[Records from a collection]

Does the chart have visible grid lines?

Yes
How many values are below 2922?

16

▶ Problem
Reproduce every one of the records above word for word, keeping their line breaks.

▶ Answer space
Does the chart have visible grid lines?

Yes
How many values are below 2922?

16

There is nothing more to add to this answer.